Two universities in Fredericton, New Brunswick are helping a small Canadian province become a world leader in the cannabis industry. Earlier this week, the University of New Brunswick announced the creation of a revolutionary position on campus - the Health Research Chair in Cannabis, which is designed to bring consistency and credibility to cannabis research in Canada and around the globe.
It's only the second position of its kind in the world. The very first was announced last May by Fredericton's St. Thomas University. Together, the two chairs will help fill significant gaps in cannabis science that have been caused by marijuana prohibition.
"Because of the fact that it was basically an illegal substance, all the big pharmaceutical companies were very, very hesitant - and still are - to engage in anything that deals with that kind of natural product," Dr. Bruno Battistini - President, CEO and Scientific Director of the New Brunswick Health Research Foundation - told Civilized. "So all the other aspects that we have are mostly anecdotal and the nature of the medical product was not tested - was not standardized."
UNB plans to advance cannabis science beyond anecdotal evidence and inconsistent studies by partnering with Tetra Bio-Pharma - a Canadian research-and-development company that will provide its own expertise on cannabis and part of their tool box to produce reliable and accurate studies of the medicinal effects and efficacy of marijuana.
"The product that Tetra Bio-Pharma uses in clinical trials is completely standardized," Battistini explained. "The levels of bioactives in the blood of patients are being measured (pharmacokinetics). And even the smoke that is being inhaled by human subjects are being measured scientifically to see what's in the smoke itself when it's burned by a special medical device, which is like a pipe where you put the pellet - which is standardized within 2 percent variation from batch to batch; in other words, a pharmaceutical grade."
He says that approach will help develop consensus about the medicinal properties, side effects, benefits and detriments of cannabis for medical researchers, pharmacists and physicians in Canada and throughout the world.

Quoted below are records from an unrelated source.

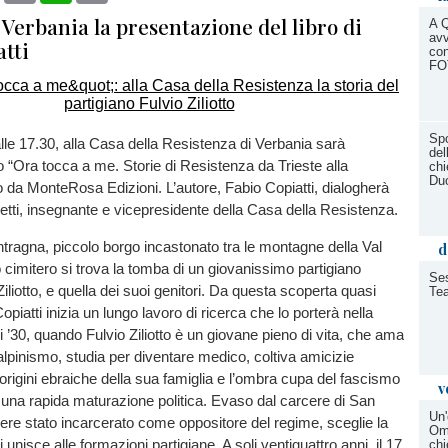
 a Verbania la presentazione del libro di
A Q
avv
atti
con
FO
Spo
alle 17.30, alla Casa della Resistenza di Verbania sarà
del
ro “Ora tocca a me. Storie di Resistenza da Trieste alla
chi
Duo
o da MonteRosa Edizioni. L’autore, Fabio Copiatti, dialogherà
tti, insegnante e vicepresidente della Casa della Resistenza.
 Intragna, piccolo borgo incastonato tra le montagne della Val
d
cimitero si trova la tomba di un giovanissimo partigiano
Ses
 Ziliotto, e quella dei suoi genitori. Da questa scoperta quasi
Te
piatti inizia un lungo lavoro di ricerca che lo porterà nella
i ’30, quando Fulvio Ziliotto è un giovane pieno di vita, che ama
alpinismo, studia per diventare medico, coltiva amicizie
origini ebraiche della sua famiglia e l’ombra cupa del fascismo
v
 una rapida maturazione politica. Evaso dal carcere di San
Un'
ere stato incarcerato come oppositore del regime, sceglie la
Om
i unisce alle formazioni partigiane. A soli ventiquattro anni, il 17
chi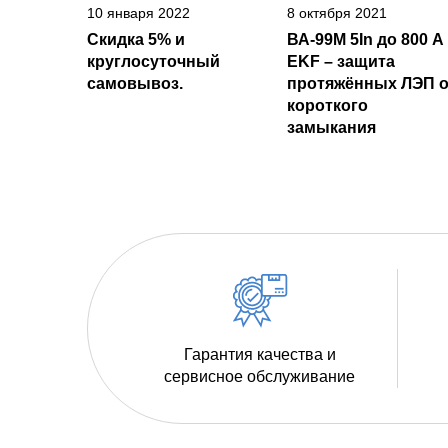
10 января 2022
8 октября 2021
Скидка 5% и
ВА-99М 5In до 800 А
круглосуточный
EKF – защита
самовывоз.
протяжённых ЛЭП о
короткого
замыкания
Гарантия качества и
сервисное обслуживание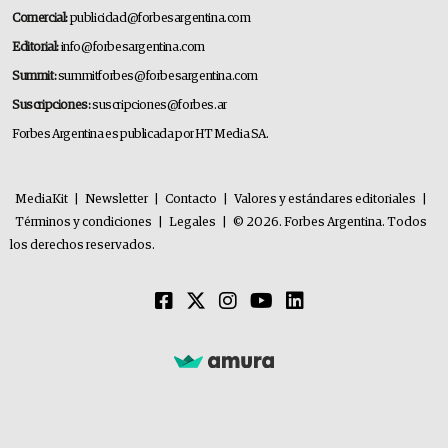
Comercial:
publicidad@forbesargentina.com
Editorial:
info@forbesargentina.com
Summit:
summitforbes@forbesargentina.com
Suscripciones:
suscripciones@forbes.ar
Forbes Argentina es publicada por HT Media SA.
MediaKit
|
Newsletter
|
Contacto
|
Valores y estándares editoriales
|
Términos y condiciones
|
Legales
|
© 2026. Forbes Argentina. Todos
los derechos reservados.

"All of these things will provide to the pharmacist and medical physicians with the necessary trust and confidence that research is being conducted in the right way to reassure everybody - Health Canada, the FDA, the EMA [European Medical Association] - about the efficacy, dosage and side effects of a new class of medication."
Challenging Cannabis Stigmas
The new research positions are ripple effects of the tremendous progress Canada has made with marijuana reform. Canada legalized medical marijuana less than 20 years ago, and will legalize recreational use by July 1, 2018. That progress has allowed UNB and other institutions to move beyond stigmas that have hampered cannabis research.

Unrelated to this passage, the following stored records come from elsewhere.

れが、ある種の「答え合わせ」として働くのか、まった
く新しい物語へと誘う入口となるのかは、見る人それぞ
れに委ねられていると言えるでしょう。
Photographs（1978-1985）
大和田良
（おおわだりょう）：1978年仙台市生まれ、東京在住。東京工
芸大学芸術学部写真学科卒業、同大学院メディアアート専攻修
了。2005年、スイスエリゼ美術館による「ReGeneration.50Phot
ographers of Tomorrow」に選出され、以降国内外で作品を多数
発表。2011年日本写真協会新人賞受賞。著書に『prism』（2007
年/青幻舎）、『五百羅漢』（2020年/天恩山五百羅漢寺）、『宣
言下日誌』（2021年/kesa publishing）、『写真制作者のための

But Dr. Battistini stressed that UNB has always been at the forefront of research involving natural products like cannabis.
"UNB has always been positioned very strongly in natural products," Dr. Battistini said. "And at the end of the day, cannabis is a natural product. There's a great number of those natural products coming from flora and fauna that have been used to create the drugs we have today to treat patients. So this is not new. And because of UNB's track record in natural products, this was a natural fit. About 70 percent of the medications that we use today for treatments have their source from nature. What is coming from the bottom of the sea all the way to trees and leaves and all these sorts of things. Marijuana is no exception."
While some might scoff at the new positions by calling them the "high" chairs, Battistini thinks that focusing on cannabis as a natural product will help break down stigmas and stereotypes. And combined with various other cannabis businesses operating in New Brunswick, the research chairs will turn the small Canadian province into a cannabis world leader.
"With these two chairs on top of everything, they will bring science and expertise in the field. I think putting these things together will position New Brunswick quite well across Canada and anywhere else."